Task prompt -
Scan the records for lines with the word "values", and copy every such line.

Material provided -

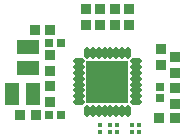
<source format=gts>
G04*
G04 #@! TF.GenerationSoftware,Altium Limited,Altium Designer,25.5.2 (35)*
G04*
G04 Layer_Color=8388736*
%FSLAX24Y24*%
%MOIN*%
G70*
G04*
G04 #@! TF.SameCoordinates,EDCD3BFB-4CC2-4931-B7ED-63257E98AB5E*
G04*
G04*
G04 #@! TF.FilePolarity,Negative*
G04*
G01*
G75*
%ADD26R,0.0296X0.0257*%
%ADD27R,0.0355X0.0375*%
%ADD28R,0.0257X0.0296*%
%ADD29R,0.0375X0.0355*%
%ADD30R,0.0505X0.0777*%
%ADD31R,0.0777X0.0505*%
%ADD32R,0.0157X0.0146*%
%ADD33O,0.0178X0.0395*%
%ADD34R,0.0178X0.0166*%
%ADD35R,0.1438X0.1438*%
%ADD36O,0.0395X0.0178*%
D26*
X-1545Y1299D02*
D03*
X-1939D02*
D03*
Y-1102D02*
D03*
X-1545D02*
D03*
D27*
X-1900Y1713D02*
D03*
X-2431D02*
D03*
X-2913Y-1122D02*
D03*
X-2382D02*
D03*
X1713Y-1220D02*
D03*
X2244D02*
D03*
D28*
X1752Y-167D02*
D03*
Y-561D02*
D03*
D29*
X1772Y541D02*
D03*
Y1073D02*
D03*
X-709Y1900D02*
D03*
Y2431D02*
D03*
X-236Y1900D02*
D03*
Y2431D02*
D03*
X236Y1900D02*
D03*
Y2431D02*
D03*
X709Y1900D02*
D03*
Y2431D02*
D03*
X2244Y-207D02*
D03*
Y-738D02*
D03*
X-1900Y-148D02*
D03*
Y-679D02*
D03*
Y344D02*
D03*
Y876D02*
D03*
X2244Y295D02*
D03*
Y827D02*
D03*
D30*
X-2486Y-404D02*
D03*
X-3183D02*
D03*
D31*
X-2638Y449D02*
D03*
Y1146D02*
D03*
D32*
X-236Y-1687D02*
D03*
Y-1463D02*
D03*
D33*
X98Y965D02*
D03*
X-295D02*
D03*
X-689Y-965D02*
D03*
X-492D02*
D03*
X-295D02*
D03*
X-98D02*
D03*
X98D02*
D03*
X295D02*
D03*
X492D02*
D03*
X689D02*
D03*
Y965D02*
D03*
X492D02*
D03*
X295D02*
D03*
X-98D02*
D03*
X-492D02*
D03*
X-689D02*
D03*
D34*
X315Y-1463D02*
D03*
Y-1687D02*
D03*
X79Y-1463D02*
D03*
Y-1687D02*
D03*
X1063D02*
D03*
Y-1463D02*
D03*
X827D02*
D03*
Y-1687D02*
D03*
D35*
X-0Y0D02*
D03*
D36*
X-965Y689D02*
D03*
Y492D02*
D03*
Y295D02*
D03*
Y98D02*
D03*
Y-98D02*
D03*
Y-295D02*
D03*
Y-492D02*
D03*
Y-689D02*
D03*
X965D02*
D03*
Y-492D02*
D03*
Y-295D02*
D03*
Y-98D02*
D03*
Y98D02*
D03*
Y295D02*
D03*
Y492D02*
D03*
Y689D02*
D03*
M02*

</source>
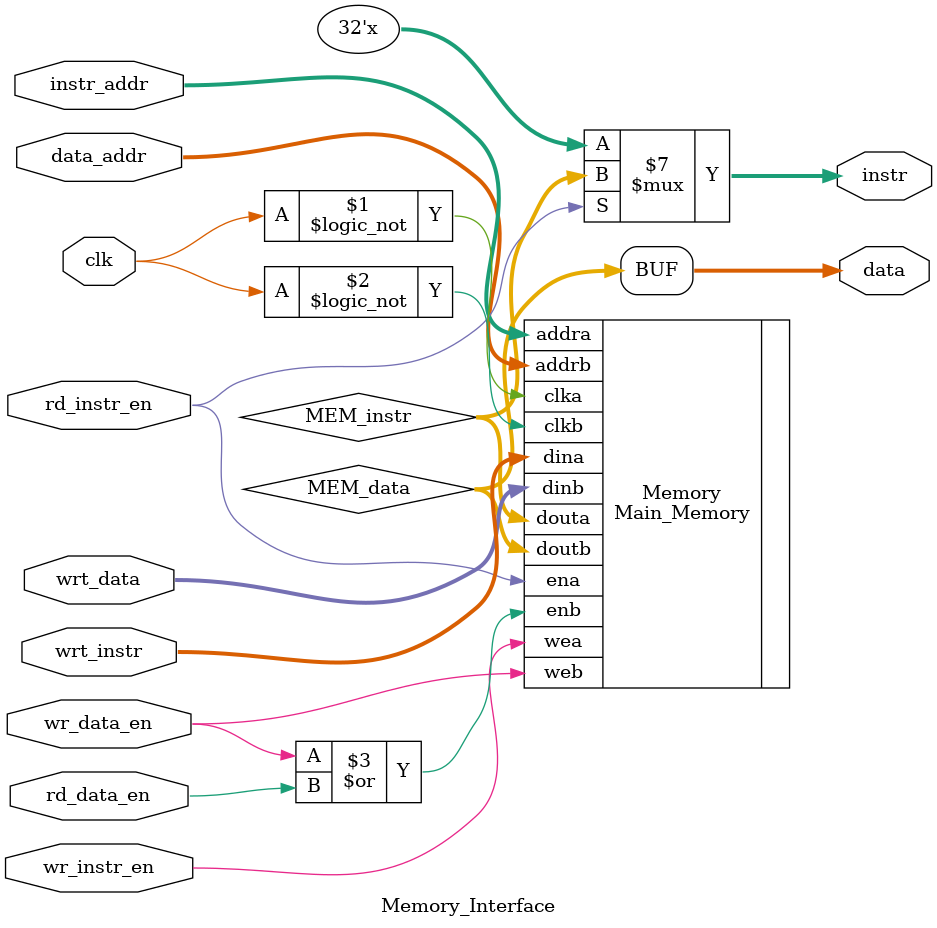
<source format=v>
`timescale 1ns / 1ps


module Memory_Interface
(
	// INPUTS
	clk, 
	instr_addr, data_addr,
	rd_instr_en, rd_data_en,
	wr_instr_en, wr_data_en,
	wrt_instr, wrt_data,

	// OUTPUTS
	data, instr
);
	input clk;

	input [11:0] instr_addr; // values x000 - x3FF
	input [11:0] data_addr;	 // values x400 - xFFF

	input rd_instr_en, rd_data_en;

	input wr_instr_en, wr_data_en;	// Write instruction should never be high

	input [31:0] wrt_instr, wrt_data;
	output reg [31:0] data, instr;
	
	// Memory output
	wire [31:0] MEM_instr;
	wire [31:0] MEM_data;

Main_Memory Memory
(

	.clka(!clk), .clkb(!clk),
	
	// Instruction Memory
	.addra(instr_addr), .ena(rd_instr_en),
	.dina(wrt_instr), .douta(MEM_instr),
	.wea(wr_instr_en),

	// Data Memory	
	.addrb(data_addr), .enb(wr_data_en | rd_data_en),
	.dinb(wrt_data), .doutb(MEM_data),
	.web(wr_data_en)

);

// Instruction mux
always @(*) begin

	if (rd_instr_en) begin
		instr = MEM_instr;
	end
	else begin
		instr = 32'hzzzzzzzz;
	end
	
end

// Data mux
always @(*) begin

	//if (wr_data_en | rd_data_en) begin
		data = MEM_data;
	//end
	//else begin
		//data = 32'hzzzzzzzz;
	//end
	
end

endmodule

</source>
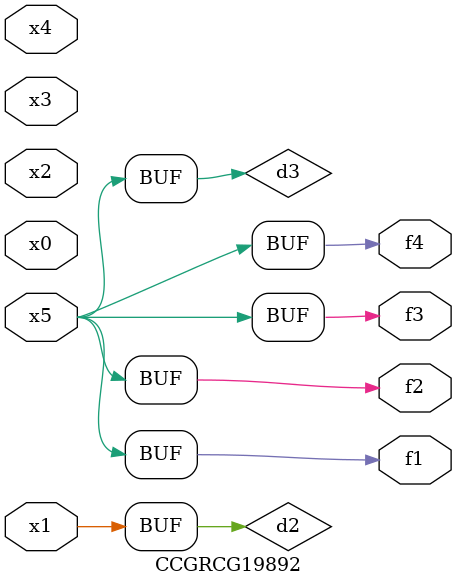
<source format=v>
module CCGRCG19892(
	input x0, x1, x2, x3, x4, x5,
	output f1, f2, f3, f4
);

	wire d1, d2, d3;

	not (d1, x5);
	or (d2, x1);
	xnor (d3, d1);
	assign f1 = d3;
	assign f2 = d3;
	assign f3 = d3;
	assign f4 = d3;
endmodule

</source>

Task output -
	input [11:0] instr_addr; // values x000 - x3FF
	input [11:0] data_addr;	 // values x400 - xFFF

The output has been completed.